What to produce:
Answer these questions about the NuGet package file text:
1. Which package types does the Packages Registry currently receive with a fixed package name and no version?
2. Which metadata file does the background job look for in NuGet packages?
3. What currently takes care of moving the file in object storage?

Document segment:
Refactor how nuget package files are updated
🦌 The Context
When packages are sent to the GitLab Packages Registry, some types are sent without enough information. The GitLab Packages Registry needs at least the package name and package version to be able to put the package in a state such that it can be pulled from the Registry.
In other words, for some package types (currently NuGet and rubygems), the Packages Registry receives a new package with a fixed package name (the same one on all uploads) and no package version.
To support these package types, we enqueue a background job. That job is responsible of pulling the upload from object storage, open it, look for any metadata file (*.nuspec
for NuGet packages and Gemspec
for rubygems), read that metadata to extract (at least) the package name + version and update the proper row in the database accordingly.
Those background jobs have two main paths:
- When a package with the same name + version exists. In this case, the package file needs to be moved to the existing package and the dummy package created during the upload is destroyed.
- When a package with the same name + version doesn't exist. This is the easy path, we will re-use the dummy package created during the upload and simply update it with the proper package name + version.
Both paths leads to the similar changes on the package file:
- The
package_id
can be updated. (for path (1.) above) - The
file_name
is updated.
Those updates will have a pretty impactful side effect: it will change the path of the package file.
This path is actually the key
used to store the file in object storage. Put simply, if those changes happen on the package file, the file in object storage needs to be "moved". This is currently taken care of by carrierwave
directly. We're simply passing the object storage file again when updating the package file.
🔥 The ~bug
We're going to focus on NuGet uploads but the ~bug described here could happen to any package type that needs a background job that moves the file in object storage.

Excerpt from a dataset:
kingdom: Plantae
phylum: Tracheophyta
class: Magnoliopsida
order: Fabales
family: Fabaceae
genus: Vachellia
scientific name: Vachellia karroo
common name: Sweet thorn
* * *
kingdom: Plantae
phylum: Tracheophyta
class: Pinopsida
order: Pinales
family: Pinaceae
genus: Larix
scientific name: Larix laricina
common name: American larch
--
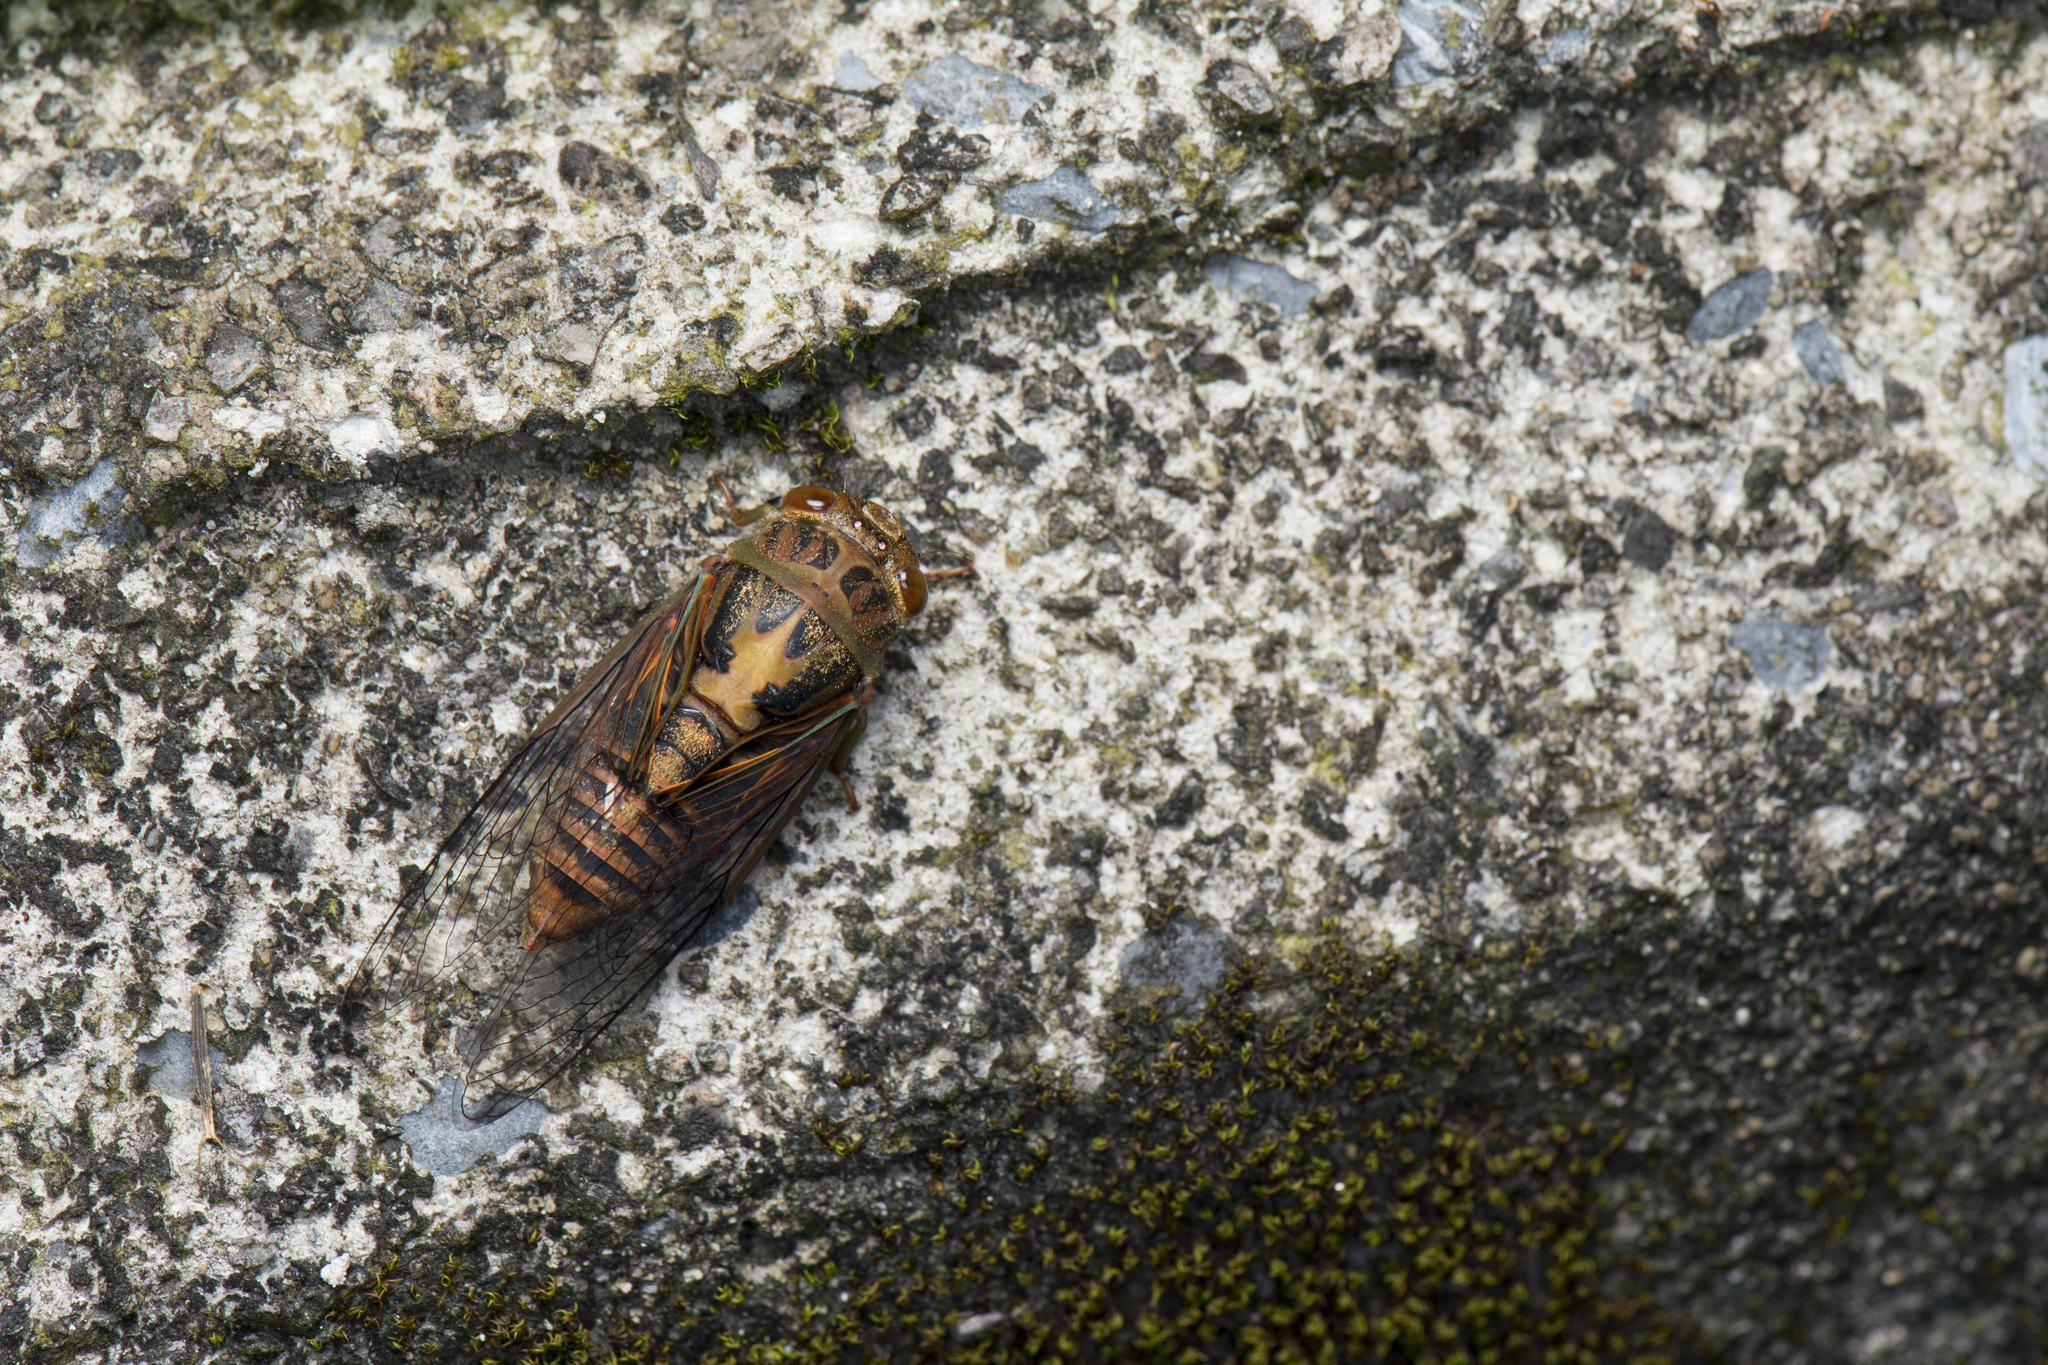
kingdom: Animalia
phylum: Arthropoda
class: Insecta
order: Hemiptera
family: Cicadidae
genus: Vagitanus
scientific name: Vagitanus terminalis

The response:
1. They are NuGet and rubygems.
2. It looks for the *.nuspec file.
3. Carrierwave takes care of it directly.